Today, data is everywhere and more accessible than ever. But sometimes data can be overwhelming, and it is only really useful if the analysis is done properly to ensure useful insights. That’s where a Data Scientist comes in.
To understand more about what a Data Scientist does, we interviewed our Lead Data Scientist at Codec, Ekaterina Volkova Volkmar - or how we know her, Katya.
TB: How long have you been working as a Data Scientist?
KVV: I have been working as a Data Scientist for three years, from when I finished my PhD at the end of 2014. Although my role wasn’t exactly the same in previous jobs, the responsibilities were very similar. During my PhD I essentially studied Data Science too - that’s how I learned most of the skills needed for the role.
TB: What are the main responsibilities involved in your role?
KVV: One of the main responsibilities is coordination between the needs for new research and the value it can add to the product, and how to implement these needs. When new ideas are being discussed, it is important to build a plan with hypotheses, timelines, and alternatives, and to make sure everyone involved knows what their respective tasks are. Keeping close contact to other teams is crucial, as it is easy to dive into theoretical solutions and miss the big picture, including the goal in sight - the product. I end up writing code every day too, which I love!
TB: What is a typical day like as a Data Scientist? Run us through what you do at Codec.
KVV: Every day usually has several aspects to it - workshops and brainstorms with just a few team members or most of the Codec team, depending on the problem; regular meetings with the Data and Development team where we update each other on the progress of our current projects. But the largest part of the day is still research and prototyping - it can be about auditing a data set for its quality and other properties, or training a model, or documenting a piece of code to hand it over to our development team.
TB: In an average work week, what problems typically arise?

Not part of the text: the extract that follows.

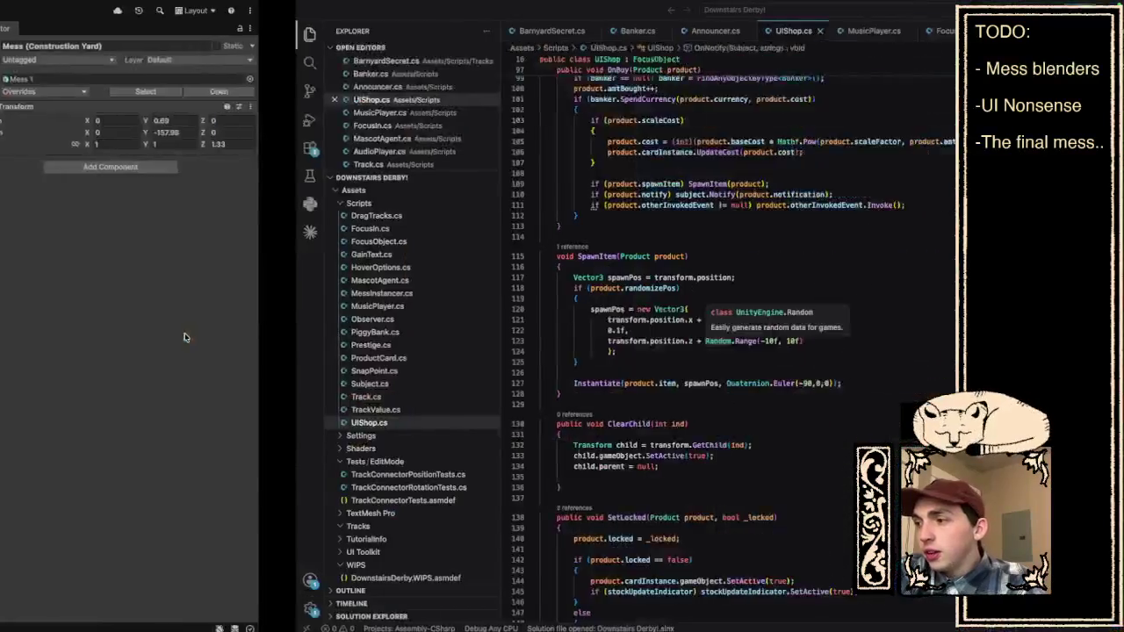
Switch to the Finder desktop and bring the Safari window forward.
key(ctrl+Left)
key(ctrl+Left)
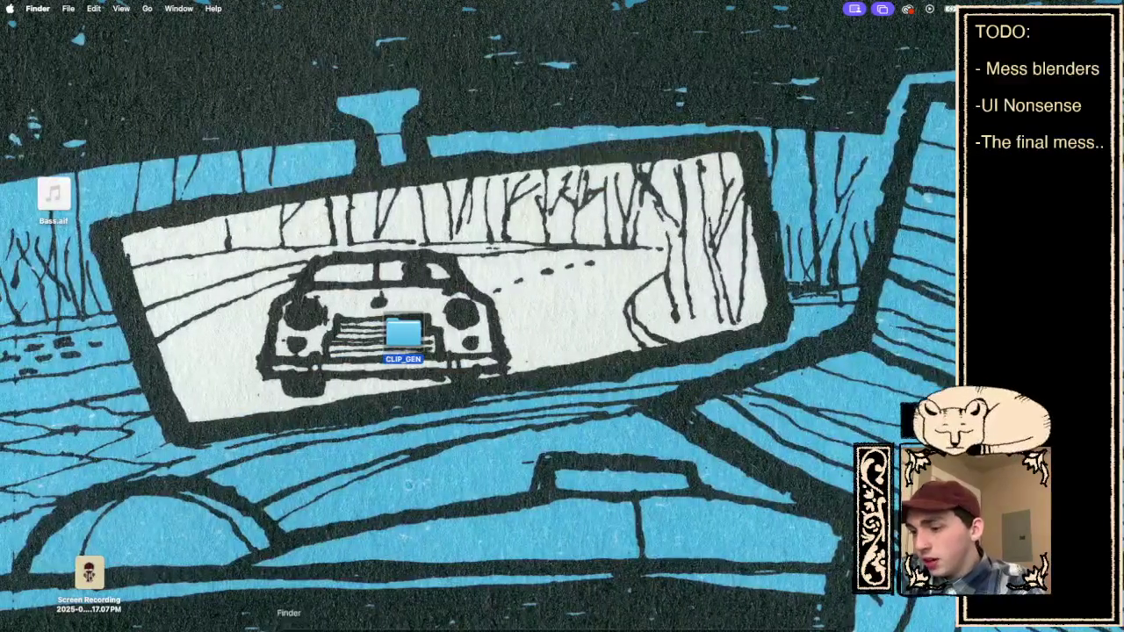
mouse_move(430, 618)
click(477, 618)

How do you go about solving these problems - is there a certain protocol or plan of action in place amongst your team?
KVV: When we don’t keep our terminology extremely clear, miscommunication problems can arise between the research and the development teams. Small technical problems can also stall the projects. Cases when you realise that a certain dataset might take days to weeks to collect and process are especially painful. The key to prevent these problems and to solve them quickly when they arise is, firstly, clear documentation of everything that is going on - write up notes and plans after workshops and share them with everyone involved right away, before important details have slipped your memory. Avoid vague terminology, clear names help team members to make clear connections between the concepts and prevent miscommunication errors. Secondly, when hitting a stumbling block, don’t isolate yourself and try to find a solution on your own, ask for advice and help, this will save everyone’s time and help for speedy progress.
TB: What is the most interesting project you have worked on?

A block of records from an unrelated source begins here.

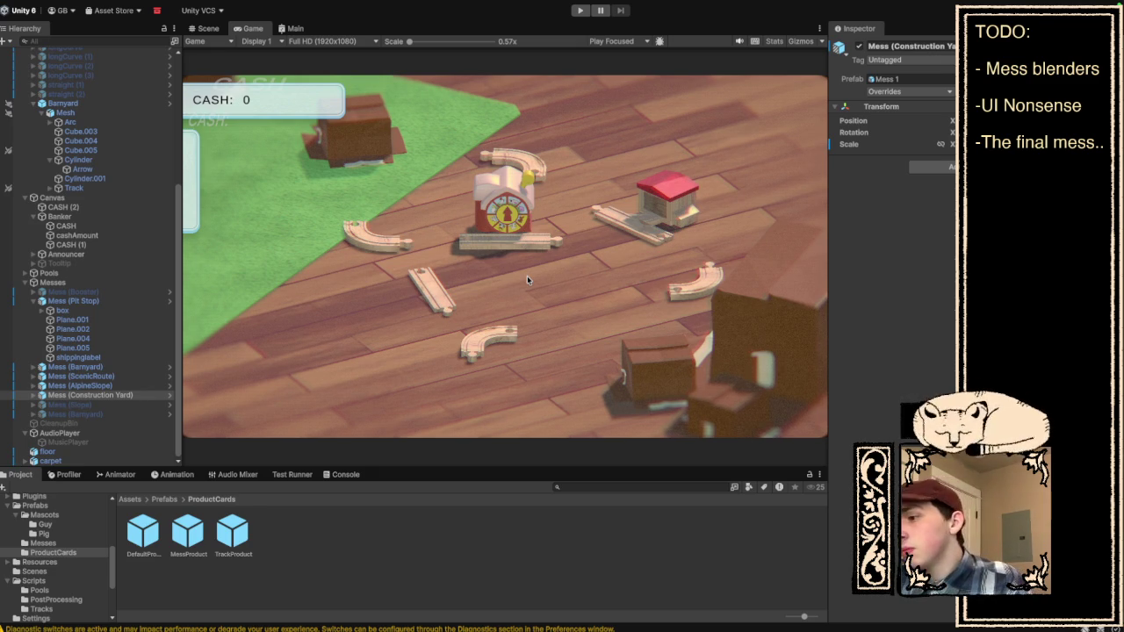
key(ctrl+Left)
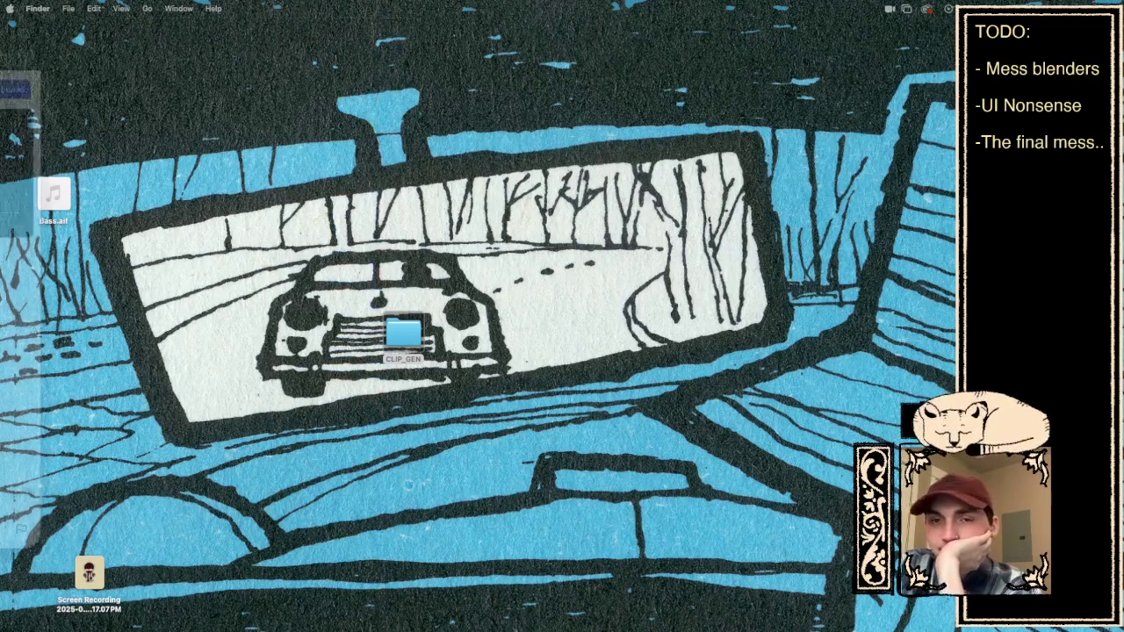
key(super+Tab)
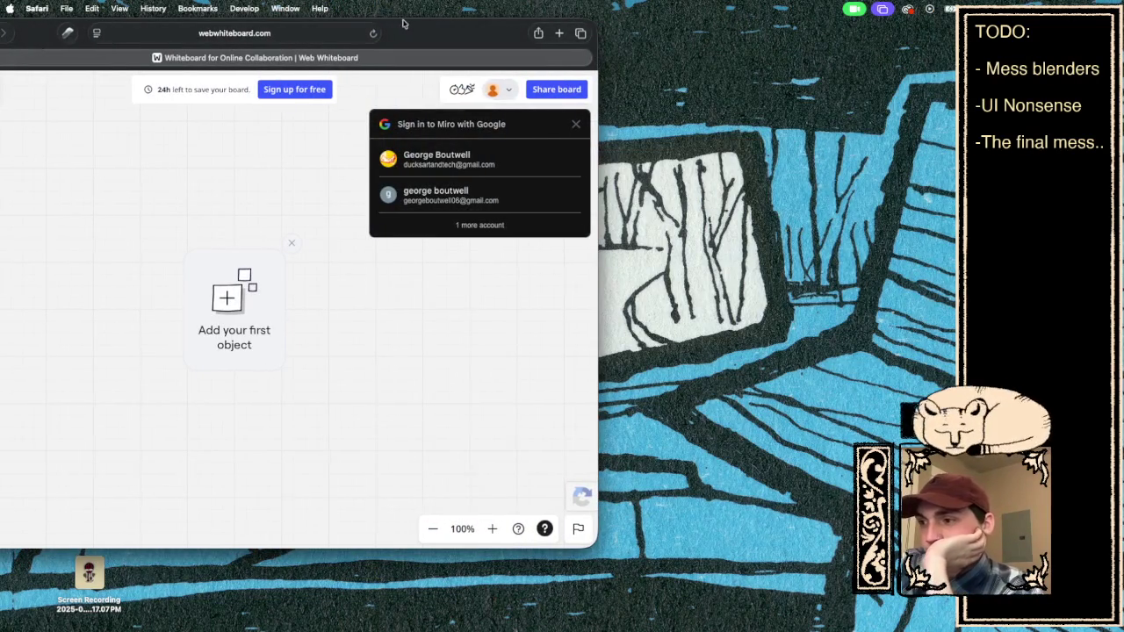
Maximize the browser and sketch a red car with wheels and windows using the pen.
drag(403, 24, 759, 24)
click(230, 35)
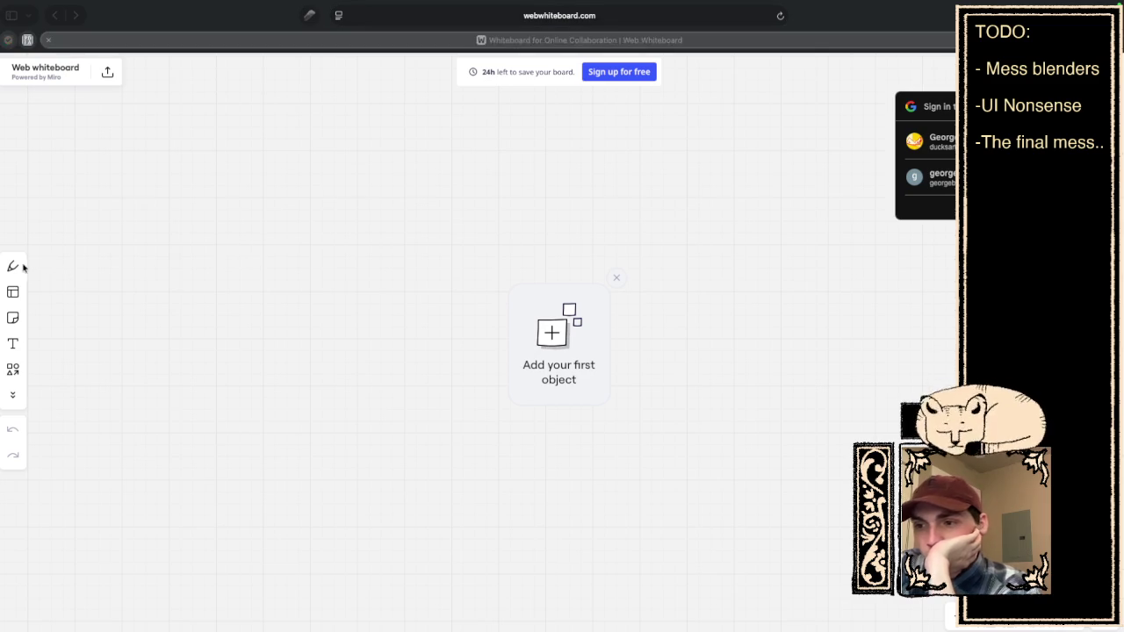
click(12, 266)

KVV: It is really hard to choose, there have been so many interesting ones. I think all the projects that I have enjoyed most have a unifying feature - understanding human behaviour through the data trail they leave. It can be public Twitter posts or responses to an experiment designed to test a hypothesis - it is always fascinating to see how people respond to changes in the environment, but at the same time change the environment itself with their activity.
TB: Data Science seems complex - what would you want to tell someone who doesn’t know anything about a Data Scientist?
KVV: It is immense fun! You end up seeing the world differently through the incoming data streams that you receive from everywhere. Poetry aside, in its core, the role of a Data Scientist is about collecting and analysing datasets to solve specific problems. The challenge is that many of these problems are very novel, the questions you are trying to answer are open-ended and there is not as much reference material as in other fields, although Data Science is developing very fast and many resources you can easily find today would not have been there two years ago.
TB: What is the most challenging part of your role?
KVV: I would say the most challenging part is know when to stop chasing a solution that is not going to work, to step back and count your losses, stop wasting time and start afresh.
TB: Do you have any opinions on the future of the Data Science industry?
KVV: I think the field will diversify, it has already started to do so but not officially yet. These days you can be a Data Scientist and do solid statistics all day, or mostly machine learning in computer vision, or tackle search optimisation problems - regardless, you role will still say “Data Scientist” even though the skillsets needed for these three activities are very different and it’s very rare to see one person capable of doing all three. I think the role titles will become more specific. I also hope for the democratisation of the field, with more access to online learning resources, but also access to computing power. For now, the easiest entry into Data Science is still through graduate programs in Computer Science and related fields. In a couple of years, I hope to find a truly global community.